**** Available data ****

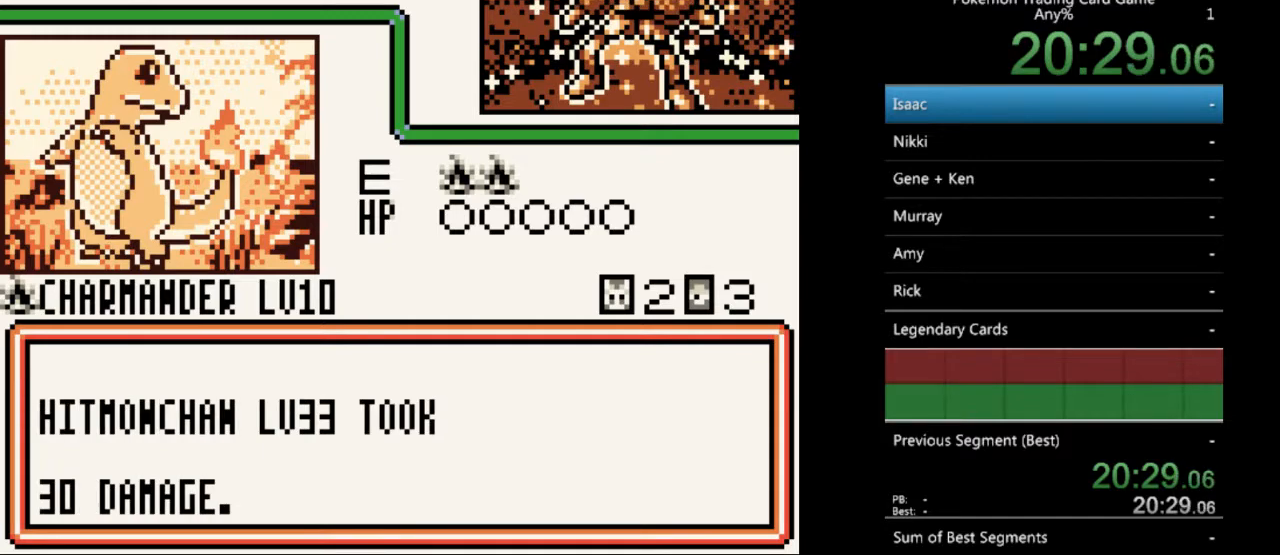
{"buttons": [], "events": [[100, "B", "up"], [200, "B", "down"], [300, "B", "up"], [367, "B", "down"], [467, "B", "up"]]}
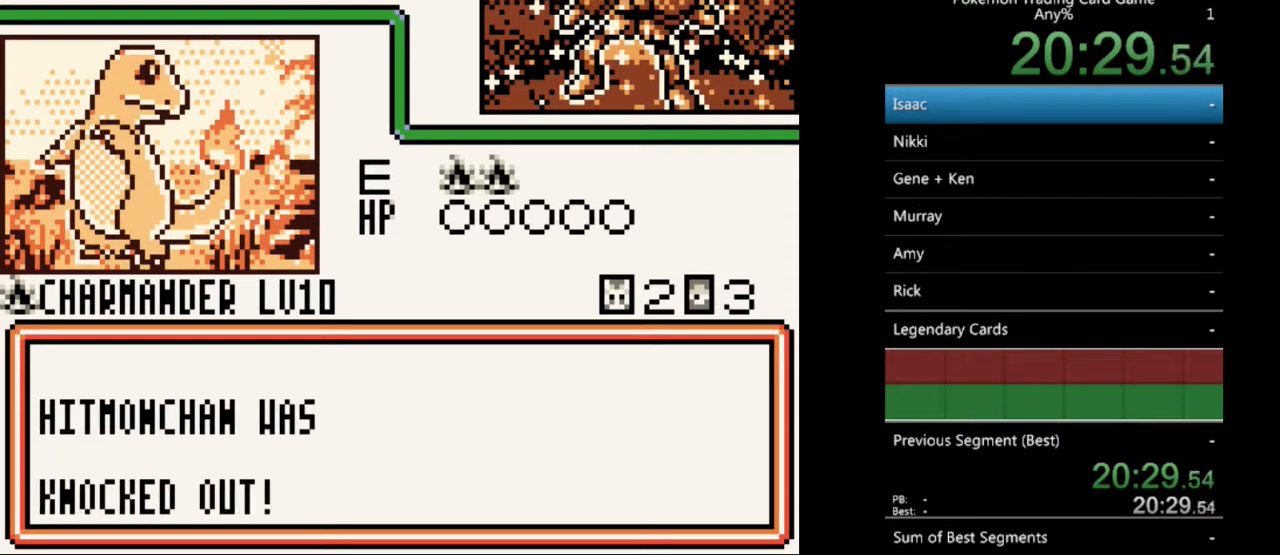
{"buttons": ["B"], "events": [[67, "B", "down"], [167, "B", "up"], [233, "B", "down"], [333, "B", "up"], [467, "B", "down"]]}
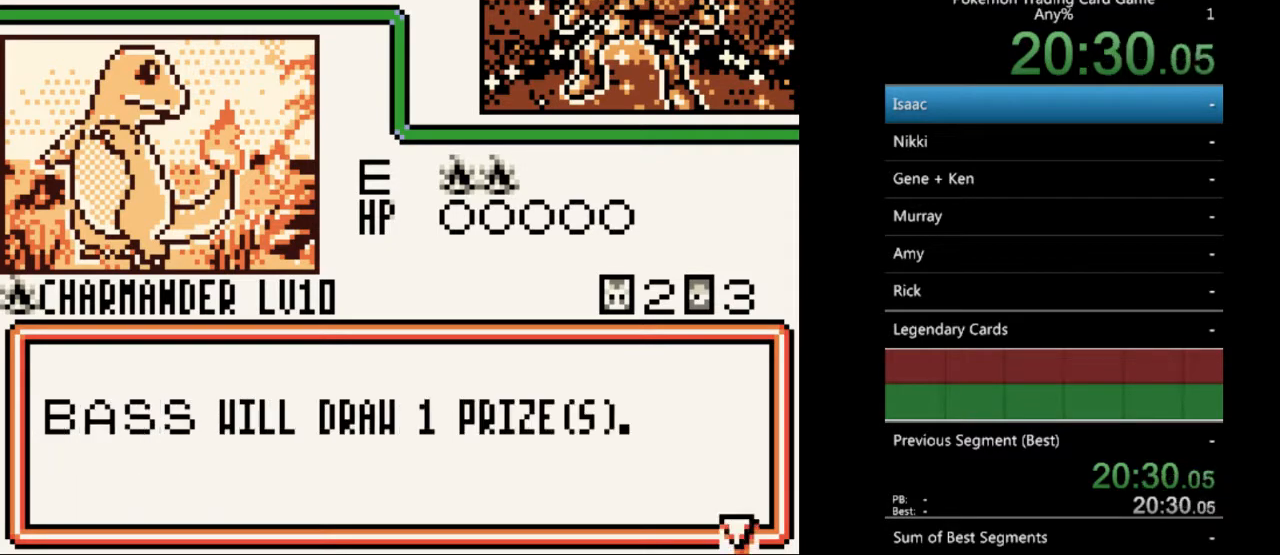
{"buttons": ["B"], "events": [[33, "B", "up"], [133, "B", "down"], [233, "B", "up"], [300, "B", "down"], [400, "B", "up"], [500, "B", "down"]]}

****

Try it | What the task needs is the material above repeated exactly, pictures excepted.

Result of this task |
{"buttons": [], "events": [[100, "B", "up"], [200, "B", "down"], [300, "B", "up"], [367, "B", "down"], [467, "B", "up"]]}
{"buttons": ["B"], "events": [[67, "B", "down"], [167, "B", "up"], [233, "B", "down"], [333, "B", "up"], [467, "B", "down"]]}
{"buttons": ["B"], "events": [[33, "B", "up"], [133, "B", "down"], [233, "B", "up"], [300, "B", "down"], [400, "B", "up"], [500, "B", "down"]]}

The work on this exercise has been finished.